By Mark Waghorn via SWNS

Getting along with your parents during childhood and teen years protects against disease well into adulthood, according to new research.

Adolescents' positive perceptions of their mothers and fathers were linked with a wide range of benefits.

Corresponding author Dr. Carol Ford of the Children's Hospital of Philadelphia, said: "Investments in improving parent-adolescent relationships may have substantial benefits for young adult population health."

The findings are based on 15,700 twelve to 17-year-olds in the U.S., tracked for 14 years.

Dr. Ford and colleagues took into account parental warmth, communication, time together, academic expectations and communication satisfaction.

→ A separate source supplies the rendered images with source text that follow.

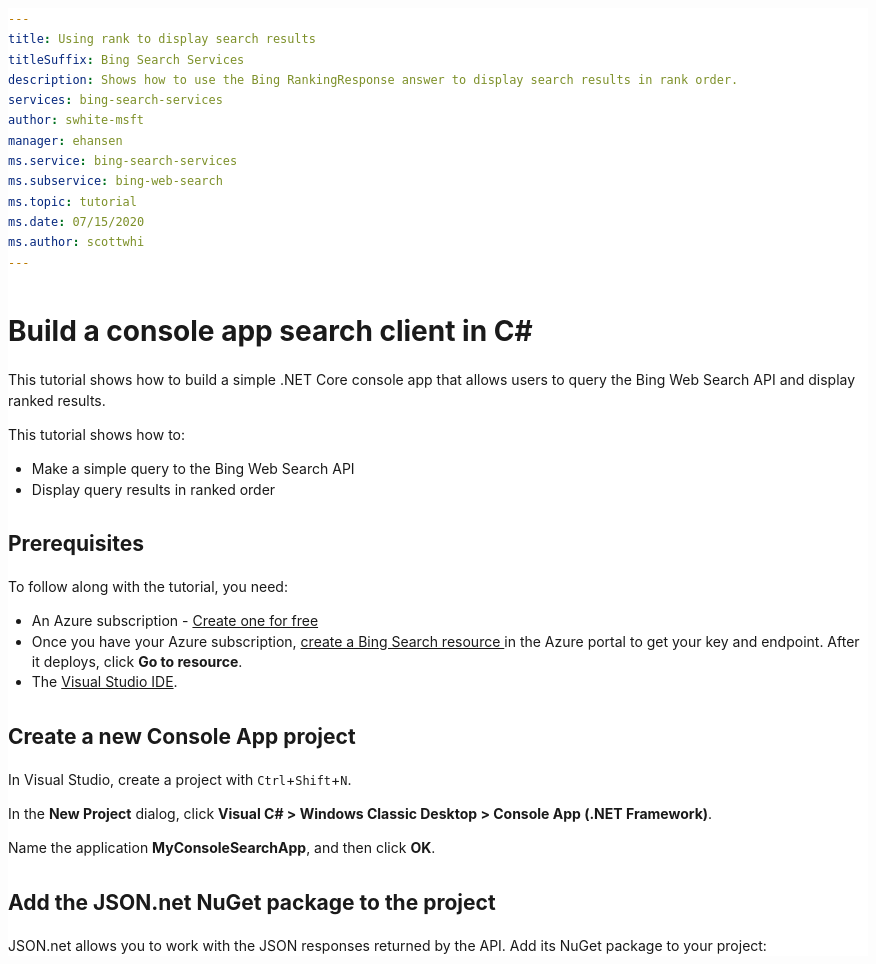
 ```yaml
---
title: Using rank to display search results
titleSuffix: Bing Search Services
description: Shows how to use the Bing RankingResponse answer to display search results in rank order.
services: bing-search-services
author: swhite-msft
manager: ehansen
ms.service: bing-search-services
ms.subservice: bing-web-search
ms.topic: tutorial
ms.date: 07/15/2020
ms.author: scottwhi
---
```


# Build a console app search client in C#

This tutorial shows how to build a simple .NET Core console app that allows users to query the Bing Web Search API and display ranked results.

This tutorial shows how to:

- Make a simple query to the Bing Web Search API
- Display query results in ranked order

## Prerequisites

To follow along with the tutorial, you need:

* An Azure subscription - [Create one for free](https://azure.microsoft.com/free/cognitive-services/)
* Once you have your Azure subscription, <a href="https://portal.azure.com/#create/Microsoft.CognitiveServicesBingSearch-v7"  title="Create a Bing Search resource"  target="_blank">create a Bing Search resource <span class="docon docon-navigate-external x-hidden-focus"></span></a> in the Azure portal to get your key and endpoint. After it deploys, click **Go to resource**.
* The [Visual Studio IDE](https://www.visualstudio.com/downloads/).

## Create a new Console App project

In Visual Studio, create a project with `Ctrl`+`Shift`+`N`.

In the **New Project** dialog, click **Visual C# > Windows Classic Desktop > Console App (.NET Framework)**.

Name the application **MyConsoleSearchApp**, and then click **OK**.

## Add the JSON.net NuGet package to the project

JSON.net allows you to work with the JSON responses returned by the API. Add its NuGet package to your project:
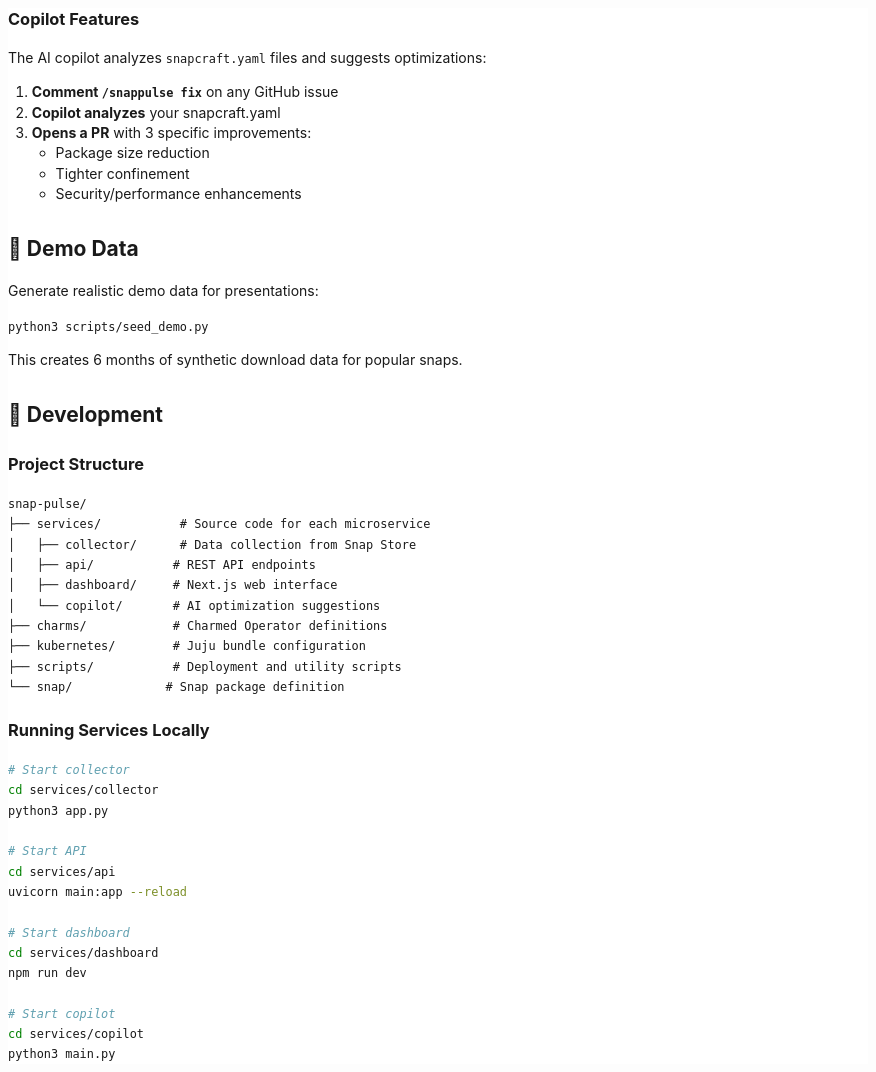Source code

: ### Copilot Features

The AI copilot analyzes `snapcraft.yaml` files and suggests optimizations:

1. **Comment `/snappulse fix`** on any GitHub issue
2. **Copilot analyzes** your snapcraft.yaml
3. **Opens a PR** with 3 specific improvements:
   - Package size reduction
   - Tighter confinement
   - Security/performance enhancements

## 🧪 Demo Data

Generate realistic demo data for presentations:

```bash
python3 scripts/seed_demo.py
```

This creates 6 months of synthetic download data for popular snaps.

## 🔧 Development

### Project Structure

```
snap-pulse/
├── services/           # Source code for each microservice
│   ├── collector/      # Data collection from Snap Store
│   ├── api/           # REST API endpoints
│   ├── dashboard/     # Next.js web interface
│   └── copilot/       # AI optimization suggestions
├── charms/            # Charmed Operator definitions
├── kubernetes/        # Juju bundle configuration
├── scripts/           # Deployment and utility scripts
└── snap/             # Snap package definition
```

### Running Services Locally

```bash
# Start collector
cd services/collector
python3 app.py

# Start API  
cd services/api
uvicorn main:app --reload

# Start dashboard
cd services/dashboard
npm run dev

# Start copilot
cd services/copilot
python3 main.py
```
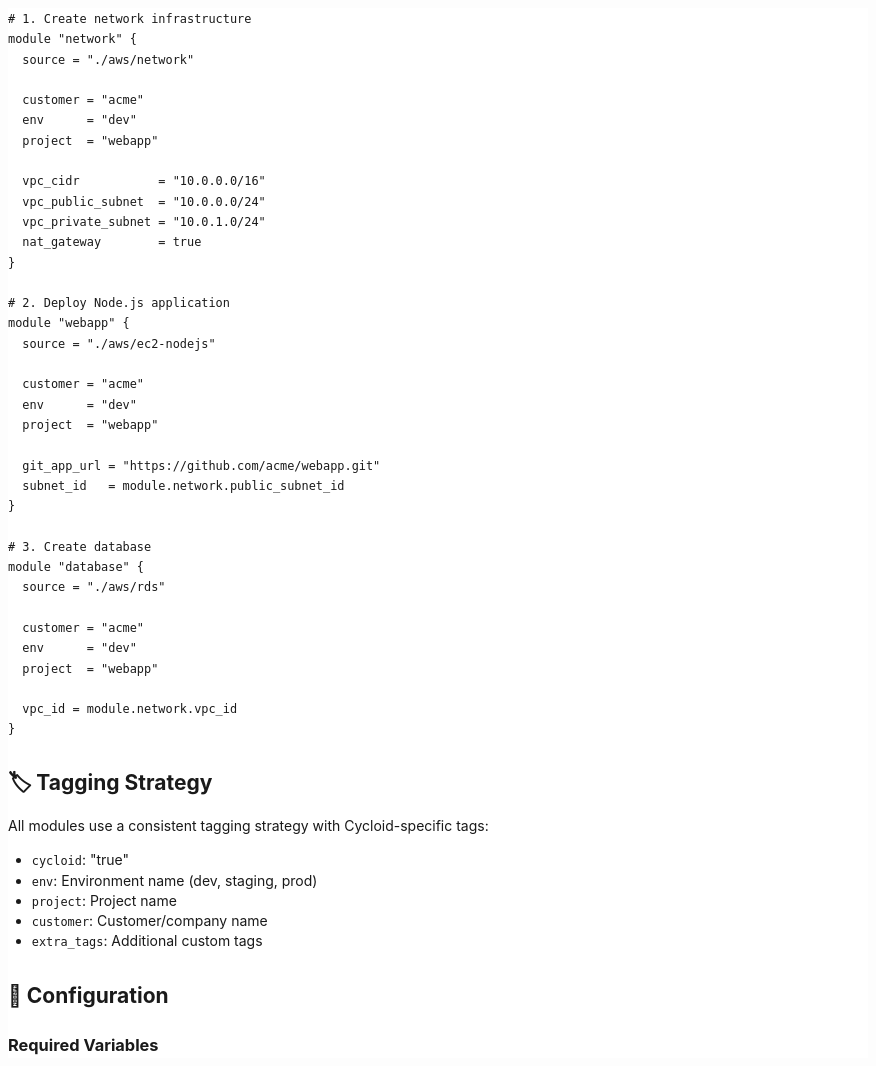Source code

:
 ```hcl
# 1. Create network infrastructure
module "network" {
  source = "./aws/network"
  
  customer = "acme"
  env      = "dev"
  project  = "webapp"
  
  vpc_cidr           = "10.0.0.0/16"
  vpc_public_subnet  = "10.0.0.0/24"
  vpc_private_subnet = "10.0.1.0/24"
  nat_gateway        = true
}

# 2. Deploy Node.js application
module "webapp" {
  source = "./aws/ec2-nodejs"
  
  customer = "acme"
  env      = "dev"
  project  = "webapp"
  
  git_app_url = "https://github.com/acme/webapp.git"
  subnet_id   = module.network.public_subnet_id
}

# 3. Create database
module "database" {
  source = "./aws/rds"
  
  customer = "acme"
  env      = "dev"
  project  = "webapp"
  
  vpc_id = module.network.vpc_id
}
```

## 🏷️ Tagging Strategy

All modules use a consistent tagging strategy with Cycloid-specific tags:

- `cycloid`: "true"
- `env`: Environment name (dev, staging, prod)
- `project`: Project name
- `customer`: Customer/company name
- `extra_tags`: Additional custom tags

## 🔧 Configuration

### Required Variables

Those with higher levels also reported much better general health - into their 20s and 30s.

They were also more optimistic about the future and had better love lives.

They also suffered less stress and depression and were less likely to smoke or get hooked on drink or drugs.

The odds of unintended pregnancy also dropped too.

Dr. Ford said it shows specific modifiable characteristics can improve outcomes for kids long after they have left home.

She explained: "Aligned with developmental science supporting the importance of quality of parenting relationships in child and adolescent health, we add to the literature suggesting links to health through the third decade of life."

This includes general health, mental health sexual health and substance use in young adulthood.

(Amy Lane via Pexels)

Dr. Ford said: "Adolescent perceptions of their relationships with their mothers and their fathers were similarly associated with young adult health outcomes, above and beyond associations with adolescent biological sex, race and ethnicity, socioeconomic status, family structure, and history of child maltreatment."

She added: "Patterns were consistent.

"Adolescents who reported warm, loving, close, caring relationships with their parents; spending more time with their parents; and high levels of satisfaction with their relationship and communication with parents reported having higher levels of general health, feelings of optimism, and quality of romantic relationships in young adulthood; they also reported lower levels of depressive symptoms, stress, nicotine dependence and symptoms of substance abuse."

Several previous studies have shown that having a strong family unit can help adolescents deal with stress and communicate personal problems

Dr. Ford and the team analyzed two waves of the U.S. National Longitudinal Study of Adolescent to Adult Health.

She said: "Our primary goals were to create a clearer understanding of associations between parent-adolescent relationship characteristics and the health of adult populations and to inform future research."

The results suggest efforts to improve relationship quality could have benefits for many important young adult health behaviors and outcomes.

Return on investment would go beyond benefits for adolescent health, reaching far into young adult populations and across a wide range of health domains.

Building on existing and new research, it should be possible to identify and implement a portfolio of effective strategies to meet the needs of diverse parents and their adolescent children.

Added Dr. Ford: "Interventions focused specifically on influencing adolescents' perceptions of relationship warmth, satisfaction with relationships and communication, time spent together and inductive discipline should be prioritized.

"Although outreach is often to mothers, our findings suggest that interventions should include both mothers and fathers when feasible.

"Emerging research can inform such efforts, and more research is needed to explore innovative strategies, such as building peer support or mentoring father networks and mobile messaging interventions targeting fathers, to better engage fathers in adolescents' health."

The study is published in the journal JAMA Network Open.